The outcome is that Omnislash is able to generate groups of synonyms from my list of words in around 20 minutes, rather than 5 hours. A few examples of “synonym” groups (i.e. words which appear in the same context) based on the Google news word vector are shown below. The data are generated from text extracted from Google’s news article dataset. The first synonym group shows words which are associated with climate and ecology. The second synonym group is a list of reporter names. The third group shows words associated with violent events.
Impacts, shortages, worrying, poses, predicting, encountered, predicts, spike, concludes, telephone_interview, measuring, comparing, contamination, forecasting, catastrophic, analyzing, alarming, measurements, researching, responds, susceptible, examines, unstable, feasible, outbreaks, geography, earthquakes, pinpoint, alarmed, culprit, meteorologist, air_pollution, collisions, Geological_Survey, panicked, worrisome, underestimated, detecting, underestimate, estimating, unreliable, currents, iceberg, plausible
By_LINDA_DEUTSCH, By_TOM_HAYS, MATT_APUZZO, By_DEVLIN_BARRETT, By_JILL_LAWLESS, By_PETE_YOST, By_GILLIAN_FLACCUS, HEBERT, By_IBRAHIM_BARZAK, By_GREG_BLUESTEIN, SCHMID, DAVID_B._CARUSO, By_JOHN_HEILPRIN, LOZANO, By_DAVID_STRINGER, QASSIM_ABDUL_ZAHRA, By_JOAN_LOWY, By_ROBERT_H., By_COLLEEN_LONG, By_HAMZA_HENDAWI, By_MIKE_BAKER, By_MATT_MOORE, By_VERENA_DOBNIK, SATTER, By_ALAN_FRAM, By_NICOLE_WINFIELD, By_MIKE_SCHNEIDER, By_NASSER_KARIMI, By_BRIAN_SKOLOFF, By_MATTHEW_DALY, By_DON_THOMPSON, By_LARRY_MARGASAK, By_JASON_STRAZIUSO, By_LISA_LEFF
Found_Dead, Plane_Crash, Police_Investigate, Soldier_Killed, Soldiers_Killed, Suspect_Arrested, Woman_Dies, Apartment_Fire, Bus_Crash, Shot_Dead, Woman_Arrested, Fatal_Shooting, Face_Charges, Bomb_Threat, Rescued_From, Recovering_From, Suicide_Bomber_Kills, Undergo, Helicopter_Crash, Chase_Ends, Arrests_Made, Bomb_Kills, Upheld, Teen_Arrested, Car_Bomb_Kills, Gunmen_Kill, Bridge_Collapse, Murder_Charges, Relief_Efforts, Troops_Killed
So I’ve demonstrated what Omnislash is capable of doing, but there are more avenues to explore. Inspired by the work of others, particularly by Spotify’s Annoy algorithm, I would like to implement a forest-like implementation, which takes random projections in order for the clustering procedure to be a little less rough. For example, if you take another look at the GIF at the top of the blog you’ll see some obviously misclustered points which (I speculate) would easily be tidied up with this type of implementation.

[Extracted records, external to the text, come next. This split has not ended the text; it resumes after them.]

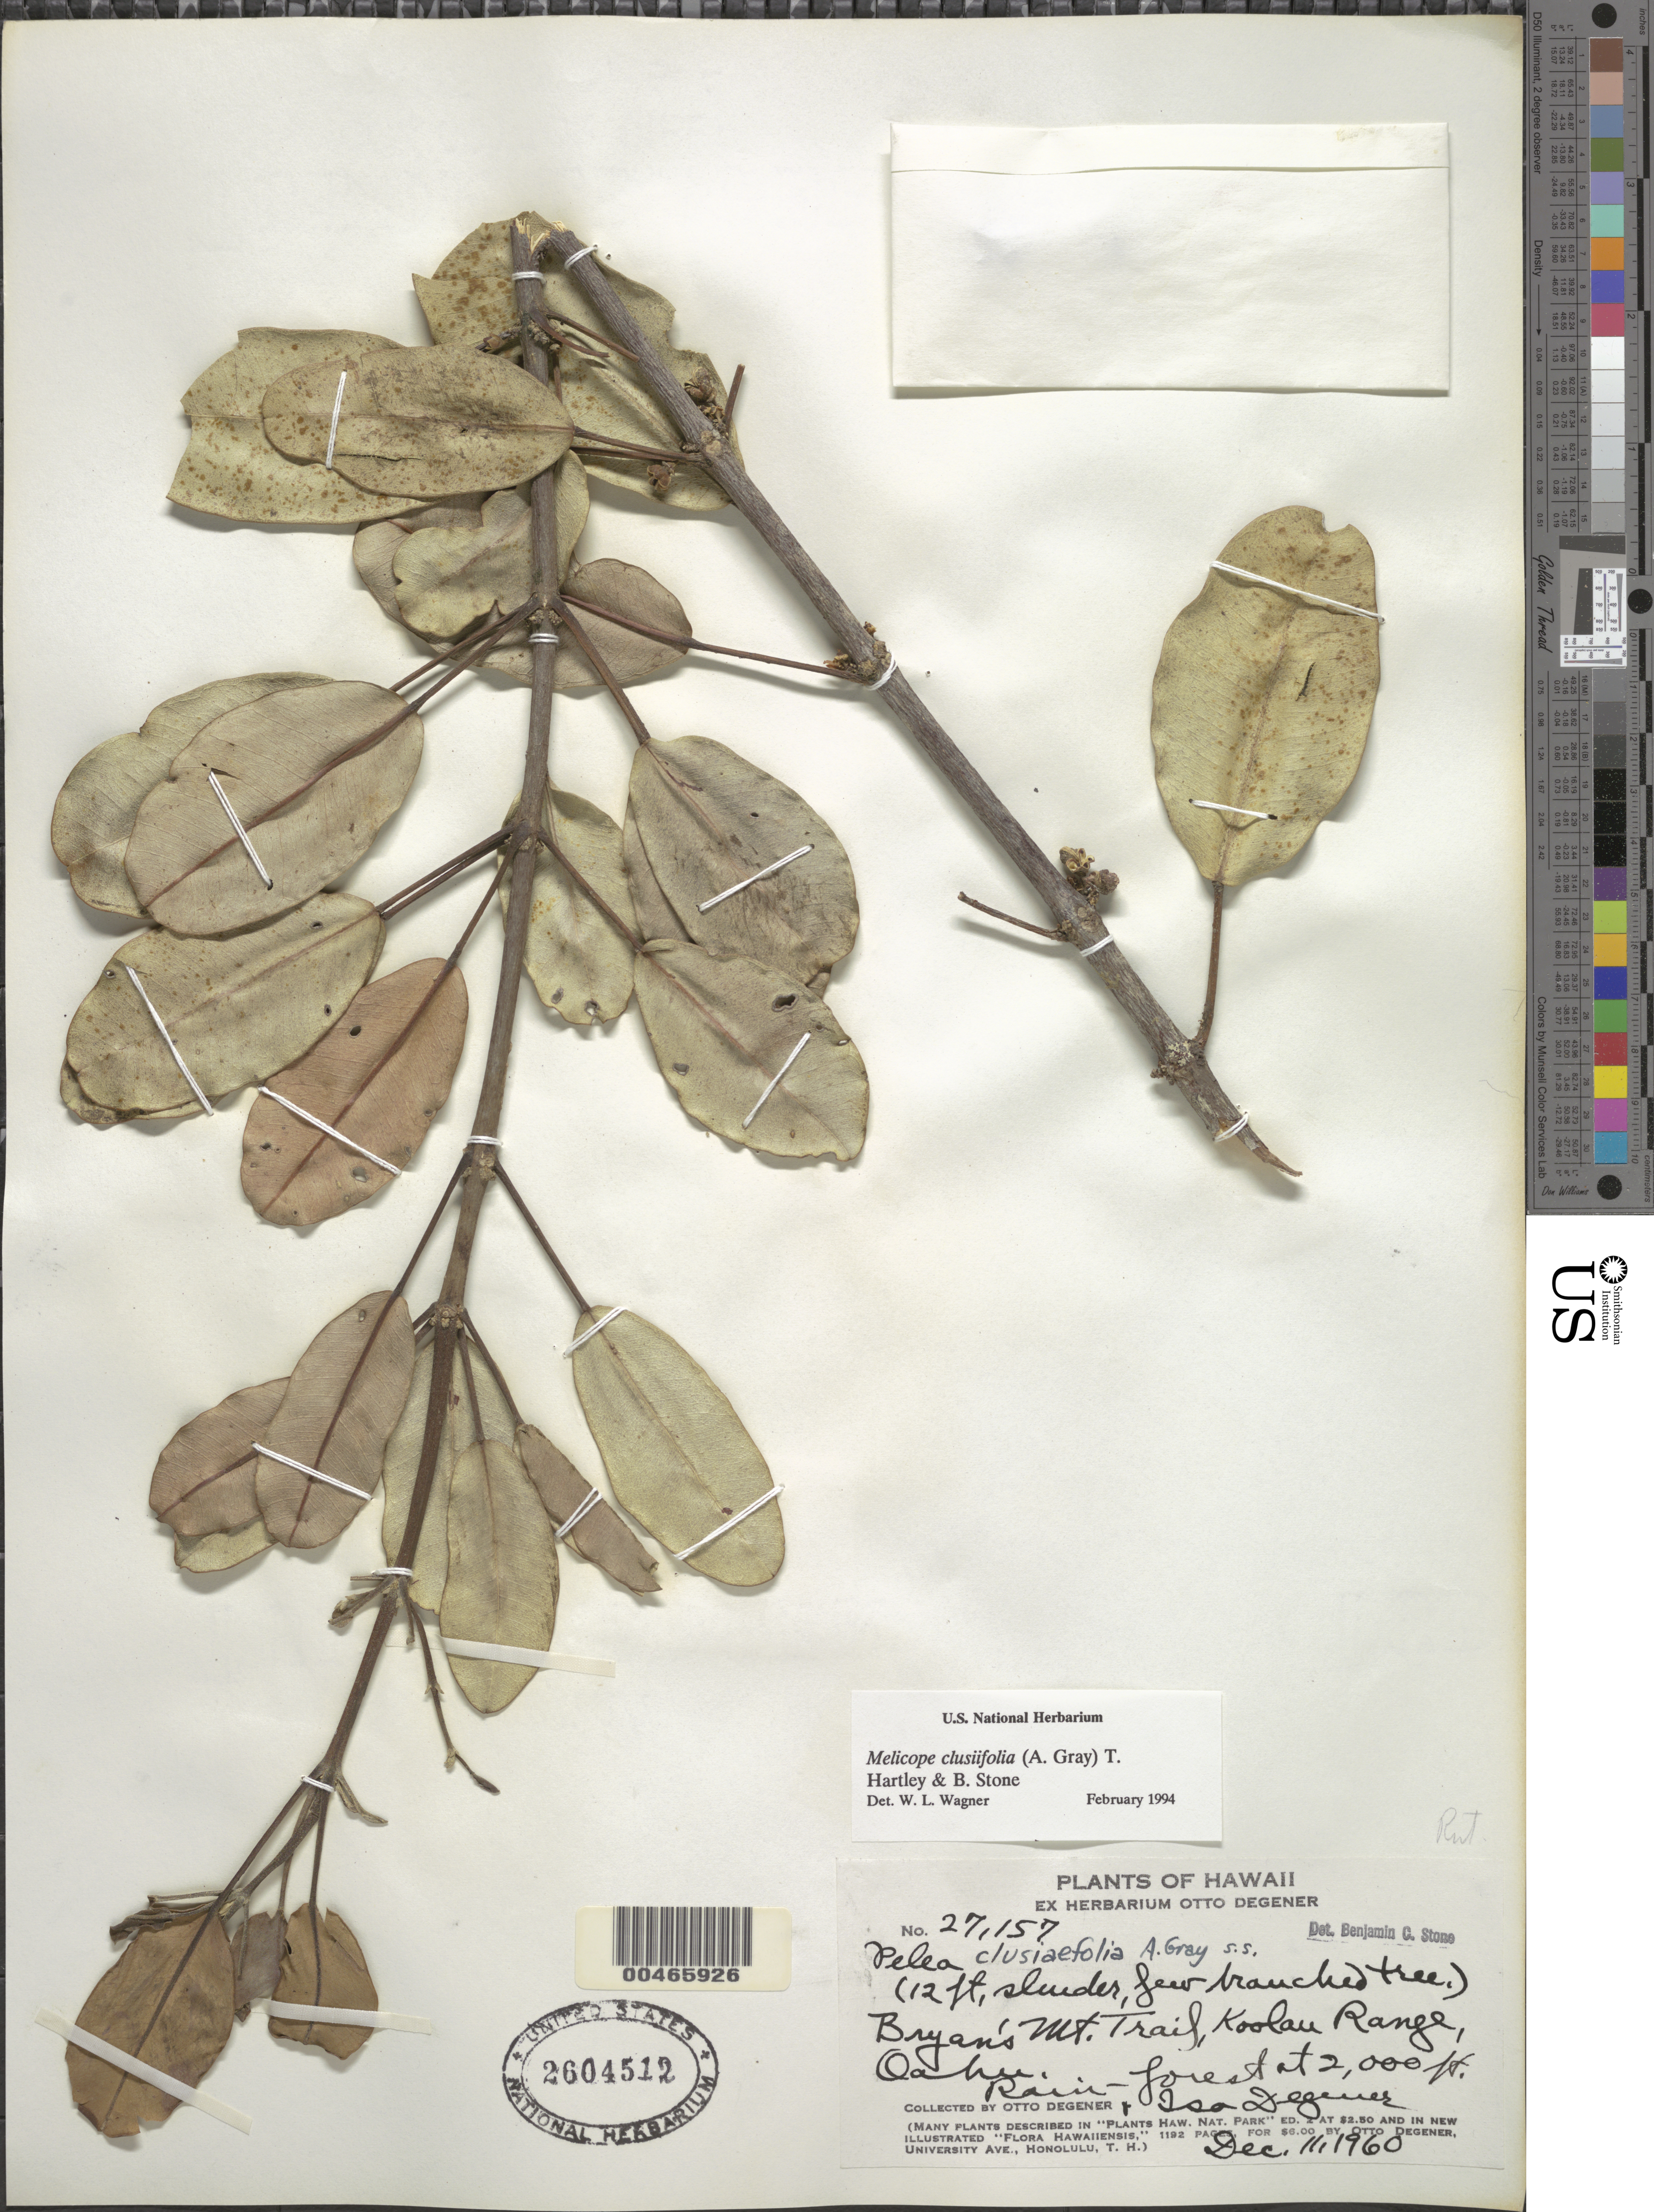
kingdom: Plantae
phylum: Tracheophyta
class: Magnoliopsida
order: Sapindales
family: Rutaceae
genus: Melicope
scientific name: Melicope clusiifolia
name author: (A. Gray) T.G. Hartley & B.C. Stone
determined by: Wagner, W. L., (BOT), Smithsonian Institution - National Museum of Natural History (UNITED STATES)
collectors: O. Degener & I. Degener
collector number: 27157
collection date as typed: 11 Dec 1960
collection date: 1960-12-11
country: United States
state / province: Hawaii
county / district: Honolulu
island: Oahu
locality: Bryan's Mt. Trail, Koolau Range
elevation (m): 610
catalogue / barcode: US 2604512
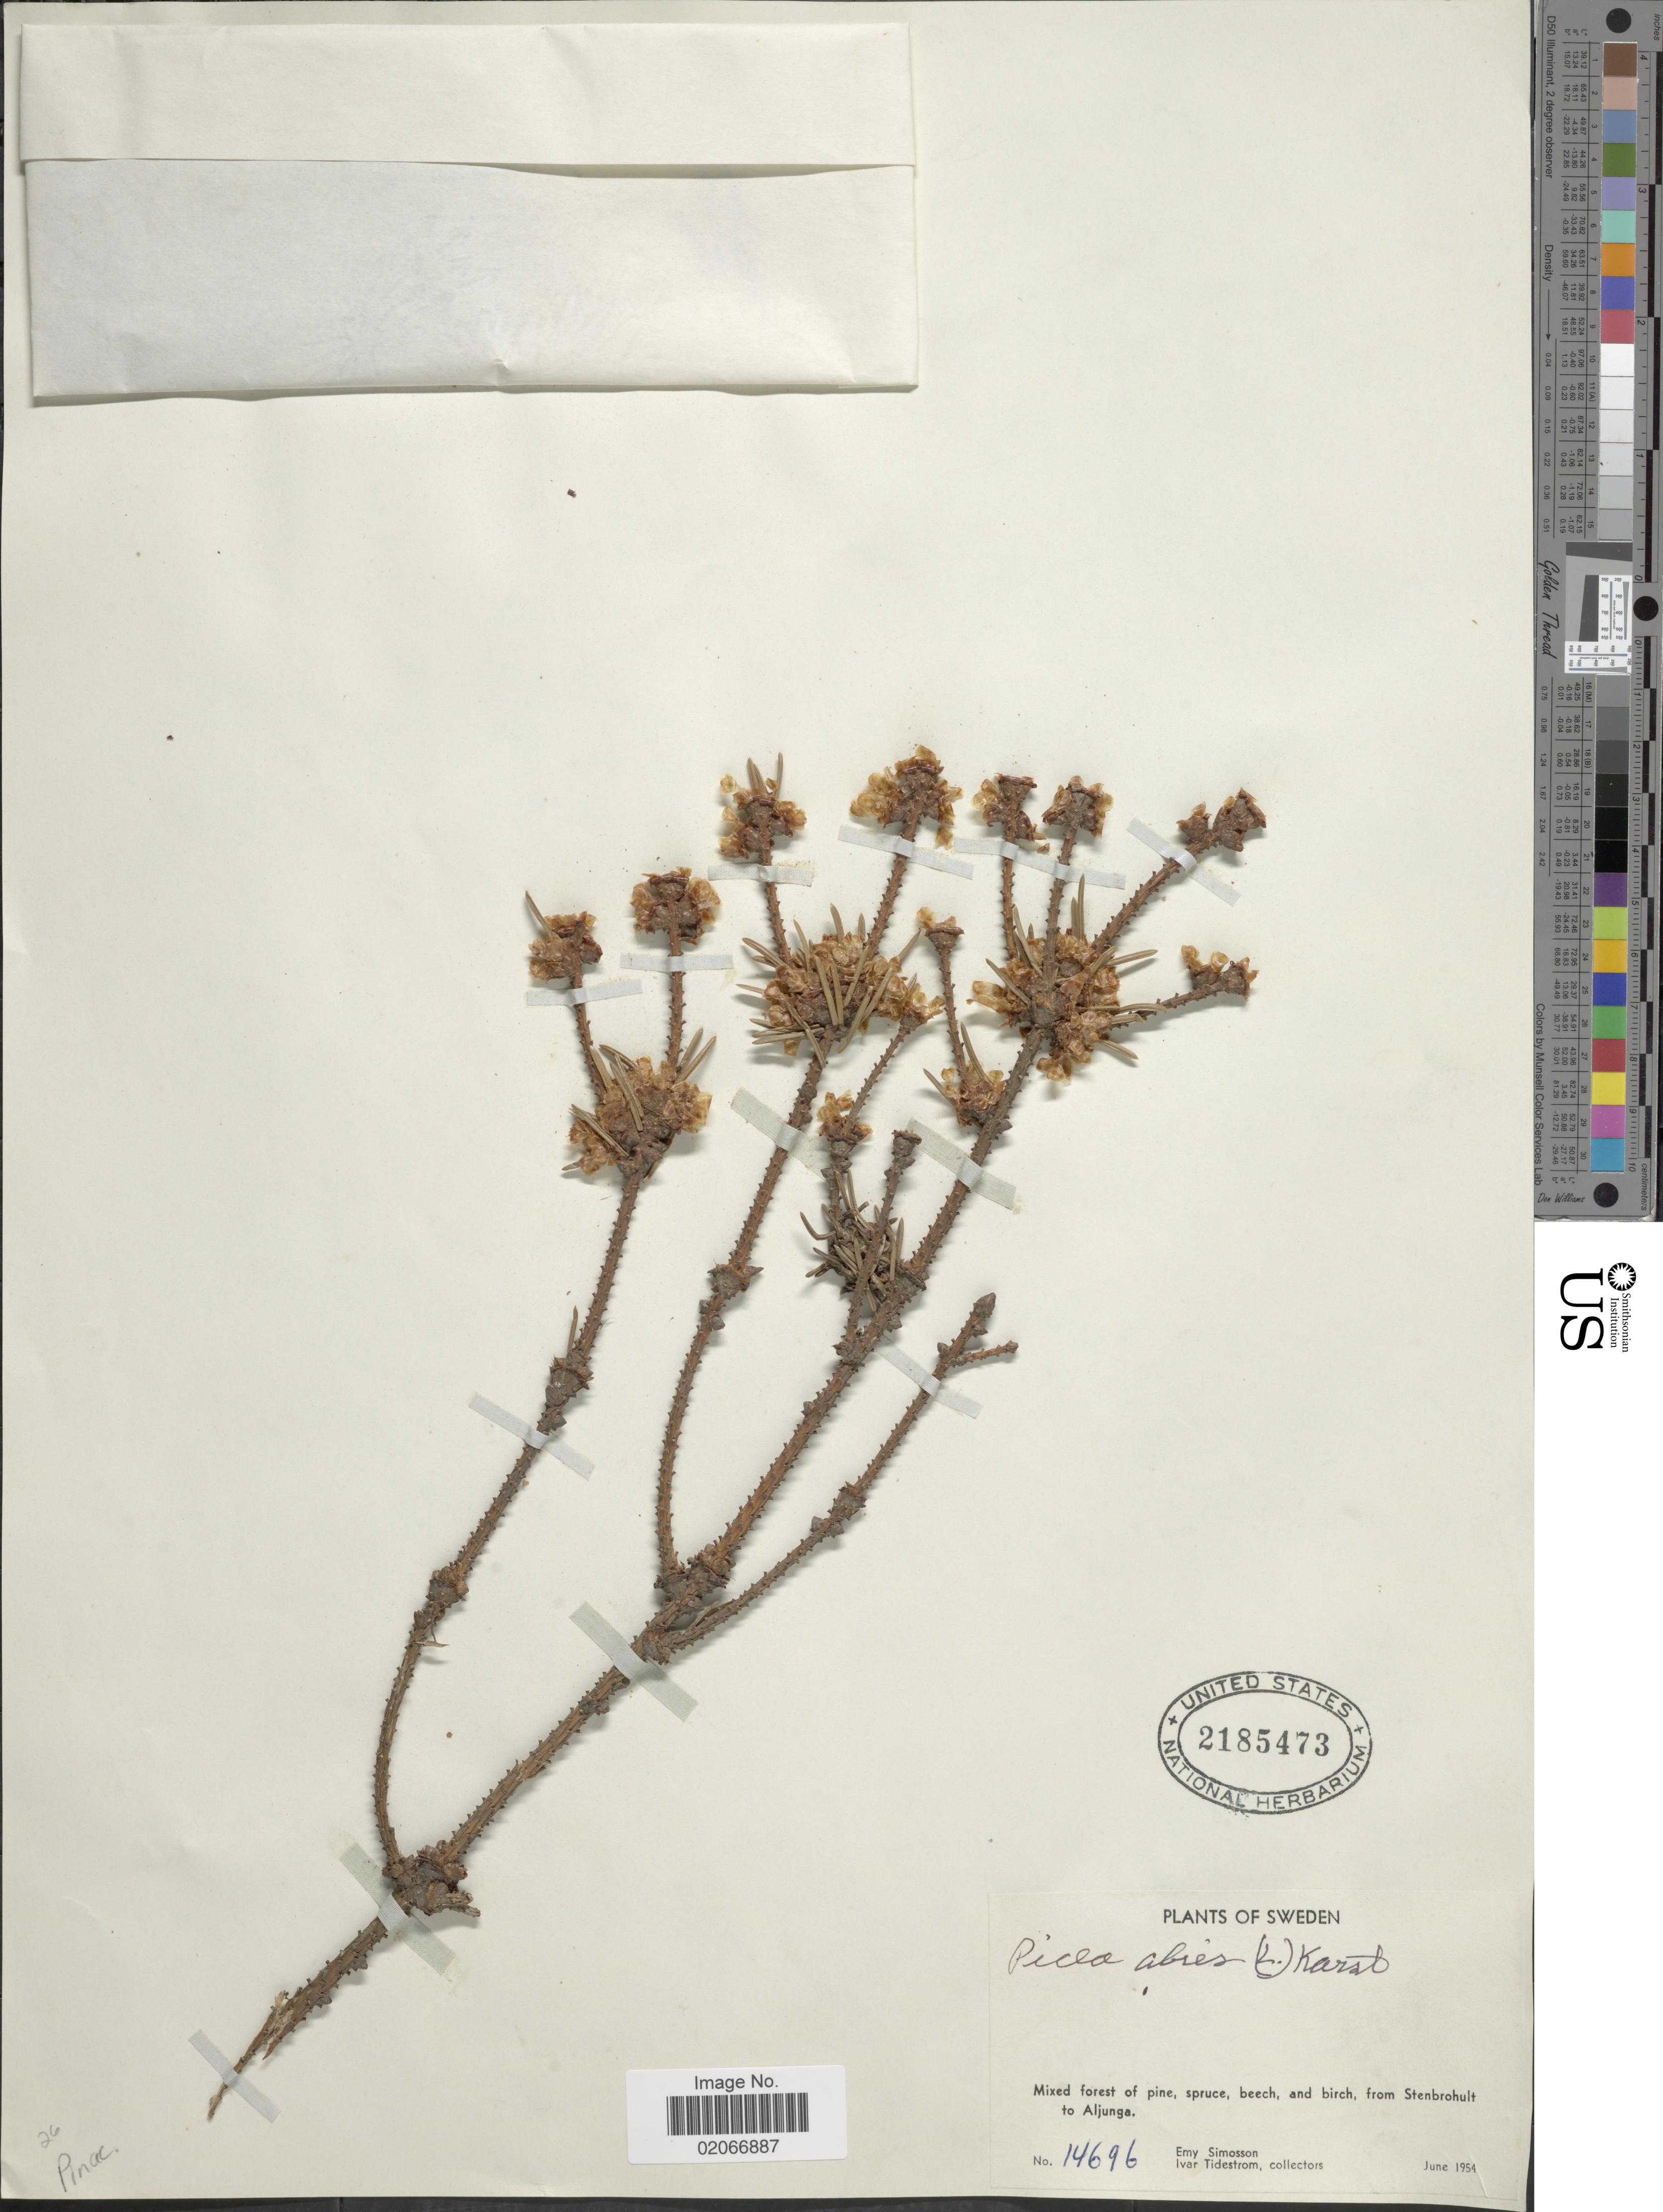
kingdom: Plantae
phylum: Tracheophyta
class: Pinopsida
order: Pinales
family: Pinaceae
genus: Picea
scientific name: Picea abies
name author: (L.) H. Karst.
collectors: E. Simosson & I. F. Tidestrom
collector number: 14696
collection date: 1954-06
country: Sweden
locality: Mixed forest, from Stenbrohult to Aljunga.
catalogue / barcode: US 2185473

The direct applications of this are quite varied. As well as generating groups of synonyms (which can have applications in different types of analysis as well as aiding the search engines we are developing), we’ll also be able to detect large numbers of similar documents. Both of these applications will have a direct impact on our work with the Robert Woods Johnson Foundation and on EURITO. If you have any applications which you think would be suitable to your work, then please go ahead and let me know how you get on!